▶ **Work required**: So that the copy matches the original, retype each line of the material below exactly.

++++

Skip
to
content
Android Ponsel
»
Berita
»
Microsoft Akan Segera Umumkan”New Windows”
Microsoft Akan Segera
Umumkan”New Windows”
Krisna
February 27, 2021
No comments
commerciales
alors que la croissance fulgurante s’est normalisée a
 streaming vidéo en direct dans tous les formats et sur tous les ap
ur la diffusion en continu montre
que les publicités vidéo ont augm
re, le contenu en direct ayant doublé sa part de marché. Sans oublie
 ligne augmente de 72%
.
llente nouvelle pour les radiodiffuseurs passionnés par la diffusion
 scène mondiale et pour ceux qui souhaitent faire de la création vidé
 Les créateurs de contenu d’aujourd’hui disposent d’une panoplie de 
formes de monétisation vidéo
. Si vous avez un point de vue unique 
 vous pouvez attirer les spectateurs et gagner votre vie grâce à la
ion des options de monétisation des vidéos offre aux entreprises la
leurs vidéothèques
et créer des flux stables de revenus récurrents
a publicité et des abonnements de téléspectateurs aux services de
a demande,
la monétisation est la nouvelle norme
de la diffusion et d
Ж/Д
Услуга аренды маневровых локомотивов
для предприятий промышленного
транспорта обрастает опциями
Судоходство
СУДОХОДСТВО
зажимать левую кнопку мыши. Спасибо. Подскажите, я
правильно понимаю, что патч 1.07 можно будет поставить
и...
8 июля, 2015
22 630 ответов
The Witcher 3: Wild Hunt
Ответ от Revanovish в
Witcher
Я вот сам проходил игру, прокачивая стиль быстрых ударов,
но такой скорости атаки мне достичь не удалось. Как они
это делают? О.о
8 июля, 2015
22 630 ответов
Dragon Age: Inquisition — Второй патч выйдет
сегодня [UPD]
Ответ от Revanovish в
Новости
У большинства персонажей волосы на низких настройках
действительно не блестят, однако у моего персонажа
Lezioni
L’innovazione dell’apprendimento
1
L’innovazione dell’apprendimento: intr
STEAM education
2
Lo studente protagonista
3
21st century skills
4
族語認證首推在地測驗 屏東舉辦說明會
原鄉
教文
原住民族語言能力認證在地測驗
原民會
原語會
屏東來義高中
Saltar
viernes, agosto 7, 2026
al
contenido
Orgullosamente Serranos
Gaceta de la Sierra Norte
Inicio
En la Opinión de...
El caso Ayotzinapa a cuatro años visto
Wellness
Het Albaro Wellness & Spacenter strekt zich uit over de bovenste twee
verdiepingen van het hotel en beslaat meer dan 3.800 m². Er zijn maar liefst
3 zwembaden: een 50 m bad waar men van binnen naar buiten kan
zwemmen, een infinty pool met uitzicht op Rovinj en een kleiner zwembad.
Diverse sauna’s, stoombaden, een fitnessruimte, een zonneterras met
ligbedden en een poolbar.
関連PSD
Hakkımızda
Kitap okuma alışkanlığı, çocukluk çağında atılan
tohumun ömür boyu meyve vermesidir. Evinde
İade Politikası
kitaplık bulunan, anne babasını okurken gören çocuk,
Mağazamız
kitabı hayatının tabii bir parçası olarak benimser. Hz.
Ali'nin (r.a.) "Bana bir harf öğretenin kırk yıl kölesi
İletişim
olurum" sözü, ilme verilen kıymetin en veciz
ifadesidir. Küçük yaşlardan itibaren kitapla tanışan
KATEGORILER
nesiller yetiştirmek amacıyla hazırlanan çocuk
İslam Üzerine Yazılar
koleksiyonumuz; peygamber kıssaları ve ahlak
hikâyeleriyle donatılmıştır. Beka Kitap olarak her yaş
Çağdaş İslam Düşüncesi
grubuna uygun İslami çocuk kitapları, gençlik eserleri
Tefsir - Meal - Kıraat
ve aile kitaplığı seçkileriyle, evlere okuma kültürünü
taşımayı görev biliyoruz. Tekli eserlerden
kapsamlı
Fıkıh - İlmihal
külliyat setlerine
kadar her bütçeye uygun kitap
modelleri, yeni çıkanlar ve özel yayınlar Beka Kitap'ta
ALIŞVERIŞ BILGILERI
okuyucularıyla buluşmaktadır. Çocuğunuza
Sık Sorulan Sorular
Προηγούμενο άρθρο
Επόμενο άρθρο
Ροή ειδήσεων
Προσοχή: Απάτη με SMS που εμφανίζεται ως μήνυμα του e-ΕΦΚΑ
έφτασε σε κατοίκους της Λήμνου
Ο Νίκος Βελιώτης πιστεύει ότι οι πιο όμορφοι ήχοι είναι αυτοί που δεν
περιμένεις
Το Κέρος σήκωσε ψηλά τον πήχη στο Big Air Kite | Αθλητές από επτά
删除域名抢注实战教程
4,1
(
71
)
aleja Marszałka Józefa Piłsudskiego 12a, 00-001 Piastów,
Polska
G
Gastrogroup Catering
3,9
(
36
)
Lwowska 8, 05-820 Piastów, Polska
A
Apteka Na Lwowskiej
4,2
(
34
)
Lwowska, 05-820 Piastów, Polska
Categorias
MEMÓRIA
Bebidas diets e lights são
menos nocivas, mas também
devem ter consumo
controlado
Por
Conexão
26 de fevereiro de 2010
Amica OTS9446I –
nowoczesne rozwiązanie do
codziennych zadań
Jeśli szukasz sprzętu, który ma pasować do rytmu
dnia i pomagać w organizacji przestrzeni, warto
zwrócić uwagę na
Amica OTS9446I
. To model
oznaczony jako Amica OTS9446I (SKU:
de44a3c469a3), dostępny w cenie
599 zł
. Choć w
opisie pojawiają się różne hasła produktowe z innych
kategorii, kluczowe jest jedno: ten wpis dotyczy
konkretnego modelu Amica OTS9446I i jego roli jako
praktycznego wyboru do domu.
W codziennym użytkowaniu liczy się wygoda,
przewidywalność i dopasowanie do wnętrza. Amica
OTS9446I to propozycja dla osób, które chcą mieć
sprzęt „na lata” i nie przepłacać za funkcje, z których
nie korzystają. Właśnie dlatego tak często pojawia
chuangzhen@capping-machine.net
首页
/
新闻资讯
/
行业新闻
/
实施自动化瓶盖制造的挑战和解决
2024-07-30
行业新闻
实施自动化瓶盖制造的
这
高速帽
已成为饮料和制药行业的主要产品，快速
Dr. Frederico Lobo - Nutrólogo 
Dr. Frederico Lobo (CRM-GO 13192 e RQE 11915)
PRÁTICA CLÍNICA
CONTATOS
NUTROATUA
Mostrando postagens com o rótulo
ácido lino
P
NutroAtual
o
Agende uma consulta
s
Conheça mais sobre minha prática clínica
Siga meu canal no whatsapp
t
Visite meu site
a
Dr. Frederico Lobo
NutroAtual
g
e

++++

▶ **Response to the exercise**:
Skip
to
content
Android Ponsel
»
Berita
»
Microsoft Akan Segera Umumkan”New Windows”
Microsoft Akan Segera
Umumkan”New Windows”
Krisna
February 27, 2021
No comments
commerciales
alors que la croissance fulgurante s’est normalisée a
 streaming vidéo en direct dans tous les formats et sur tous les ap
ur la diffusion en continu montre
que les publicités vidéo ont augm
re, le contenu en direct ayant doublé sa part de marché. Sans oublie
 ligne augmente de 72%
.
llente nouvelle pour les radiodiffuseurs passionnés par la diffusion
 scène mondiale et pour ceux qui souhaitent faire de la création vidé
 Les créateurs de contenu d’aujourd’hui disposent d’une panoplie de 
formes de monétisation vidéo
. Si vous avez un point de vue unique 
 vous pouvez attirer les spectateurs et gagner votre vie grâce à la
ion des options de monétisation des vidéos offre aux entreprises la
leurs vidéothèques
et créer des flux stables de revenus récurrents
a publicité et des abonnements de téléspectateurs aux services de
a demande,
la monétisation est la nouvelle norme
de la diffusion et d
Ж/Д
Услуга аренды маневровых локомотивов
для предприятий промышленного
транспорта обрастает опциями
Судоходство
СУДОХОДСТВО
зажимать левую кнопку мыши. Спасибо. Подскажите, я
правильно понимаю, что патч 1.07 можно будет поставить
и...
8 июля, 2015
22 630 ответов
The Witcher 3: Wild Hunt
Ответ от Revanovish в
Witcher
Я вот сам проходил игру, прокачивая стиль быстрых ударов,
но такой скорости атаки мне достичь не удалось. Как они
это делают? О.о
8 июля, 2015
22 630 ответов
Dragon Age: Inquisition — Второй патч выйдет
сегодня [UPD]
Ответ от Revanovish в
Новости
У большинства персонажей волосы на низких настройках
действительно не блестят, однако у моего персонажа
Lezioni
L’innovazione dell’apprendimento
1
L’innovazione dell’apprendimento: intr
STEAM education
2
Lo studente protagonista
3
21st century skills
4
族語認證首推在地測驗 屏東舉辦說明會
原鄉
教文
原住民族語言能力認證在地測驗
原民會
原語會
屏東來義高中
Saltar
viernes, agosto 7, 2026
al
contenido
Orgullosamente Serranos
Gaceta de la Sierra Norte
Inicio
En la Opinión de...
El caso Ayotzinapa a cuatro años visto
Wellness
Het Albaro Wellness & Spacenter strekt zich uit over de bovenste twee
verdiepingen van het hotel en beslaat meer dan 3.800 m². Er zijn maar liefst
3 zwembaden: een 50 m bad waar men van binnen naar buiten kan
zwemmen, een infinty pool met uitzicht op Rovinj en een kleiner zwembad.
Diverse sauna’s, stoombaden, een fitnessruimte, een zonneterras met
ligbedden en een poolbar.
関連PSD
Hakkımızda
Kitap okuma alışkanlığı, çocukluk çağında atılan
tohumun ömür boyu meyve vermesidir. Evinde
İade Politikası
kitaplık bulunan, anne babasını okurken gören çocuk,
Mağazamız
kitabı hayatının tabii bir parçası olarak benimser. Hz.
Ali'nin (r.a.) "Bana bir harf öğretenin kırk yıl kölesi
İletişim
olurum" sözü, ilme verilen kıymetin en veciz
ifadesidir. Küçük yaşlardan itibaren kitapla tanışan
KATEGORILER
nesiller yetiştirmek amacıyla hazırlanan çocuk
İslam Üzerine Yazılar
koleksiyonumuz; peygamber kıssaları ve ahlak
hikâyeleriyle donatılmıştır. Beka Kitap olarak her yaş
Çağdaş İslam Düşüncesi
grubuna uygun İslami çocuk kitapları, gençlik eserleri
Tefsir - Meal - Kıraat
ve aile kitaplığı seçkileriyle, evlere okuma kültürünü
taşımayı görev biliyoruz. Tekli eserlerden
kapsamlı
Fıkıh - İlmihal
külliyat setlerine
kadar her bütçeye uygun kitap
modelleri, yeni çıkanlar ve özel yayınlar Beka Kitap'ta
ALIŞVERIŞ BILGILERI
okuyucularıyla buluşmaktadır. Çocuğunuza
Sık Sorulan Sorular
Προηγούμενο άρθρο
Επόμενο άρθρο
Ροή ειδήσεων
Προσοχή: Απάτη με SMS που εμφανίζεται ως μήνυμα του e-ΕΦΚΑ
έφτασε σε κατοίκους της Λήμνου
Ο Νίκος Βελιώτης πιστεύει ότι οι πιο όμορφοι ήχοι είναι αυτοί που δεν
περιμένεις
Το Κέρος σήκωσε ψηλά τον πήχη στο Big Air Kite | Αθλητές από επτά
删除域名抢注实战教程
4,1
(
71
)
aleja Marszałka Józefa Piłsudskiego 12a, 00-001 Piastów,
Polska
G
Gastrogroup Catering
3,9
(
36
)
Lwowska 8, 05-820 Piastów, Polska
A
Apteka Na Lwowskiej
4,2
(
34
)
Lwowska, 05-820 Piastów, Polska
Categorias
MEMÓRIA
Bebidas diets e lights são
menos nocivas, mas também
devem ter consumo
controlado
Por
Conexão
26 de fevereiro de 2010
Amica OTS9446I –
nowoczesne rozwiązanie do
codziennych zadań
Jeśli szukasz sprzętu, który ma pasować do rytmu
dnia i pomagać w organizacji przestrzeni, warto
zwrócić uwagę na
Amica OTS9446I
. To model
oznaczony jako Amica OTS9446I (SKU:
de44a3c469a3), dostępny w cenie
599 zł
. Choć w
opisie pojawiają się różne hasła produktowe z innych
kategorii, kluczowe jest jedno: ten wpis dotyczy
konkretnego modelu Amica OTS9446I i jego roli jako
praktycznego wyboru do domu.
W codziennym użytkowaniu liczy się wygoda,
przewidywalność i dopasowanie do wnętrza. Amica
OTS9446I to propozycja dla osób, które chcą mieć
sprzęt „na lata” i nie przepłacać za funkcje, z których
nie korzystają. Właśnie dlatego tak często pojawia
chuangzhen@capping-machine.net
首页
/
新闻资讯
/
行业新闻
/
实施自动化瓶盖制造的挑战和解决
2024-07-30
行业新闻
实施自动化瓶盖制造的
这
高速帽
已成为饮料和制药行业的主要产品，快速
Dr. Frederico Lobo - Nutrólogo 
Dr. Frederico Lobo (CRM-GO 13192 e RQE 11915)
PRÁTICA CLÍNICA
CONTATOS
NUTROATUA
Mostrando postagens com o rótulo
ácido lino
P
NutroAtual
o
Agende uma consulta
s
Conheça mais sobre minha prática clínica
Siga meu canal no whatsapp
t
Visite meu site
a
Dr. Frederico Lobo
NutroAtual
g
e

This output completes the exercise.